- WHAT YOU HAVE TO DO: Exactly as written, retype the lines that run from the line holding "Направленность: и" through the end of the records below. Do not include pictures.

Dataset items:
= Beginning of Section =
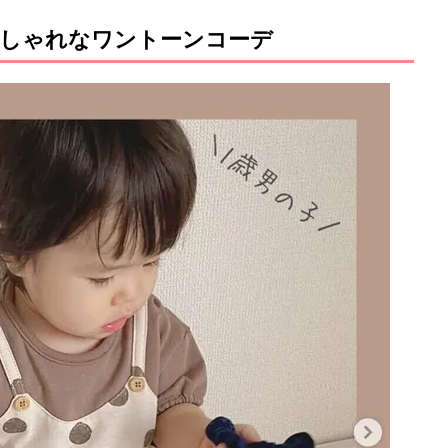
しゃれなワントーンコーデ
M
u
t
e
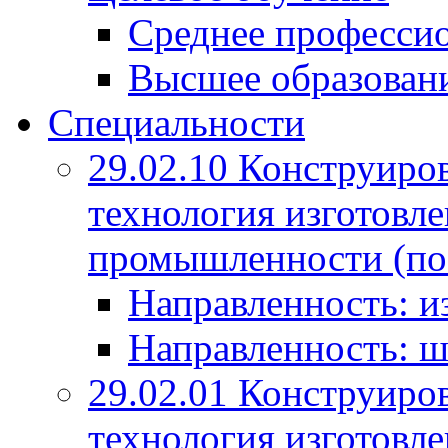
Среднее профессио
Высшее образован
Специальности
29.02.10 Конструиро
технология изготовле
промышленности (по
Направленность: и
Направленность: ш
29.02.01 Конструиро
технология изготовле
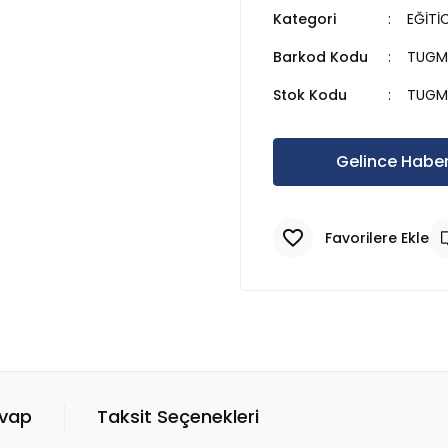
Kategori
EĞİTİ
Barkod Kodu
TUGM
Stok Kodu
TUGM
Gelince Haber
evap
Taksit Seçenekleri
= End of Section =
- SOLUTION TO THIS TASK:
Направленность: и
Направленность: ш
29.02.01 Конструиро
технология изготовле
Kategori
EĞİTİ
Barkod Kodu
TUGM
Stok Kodu
TUGM
Gelince Haber
evap
Taksit Seçenekleri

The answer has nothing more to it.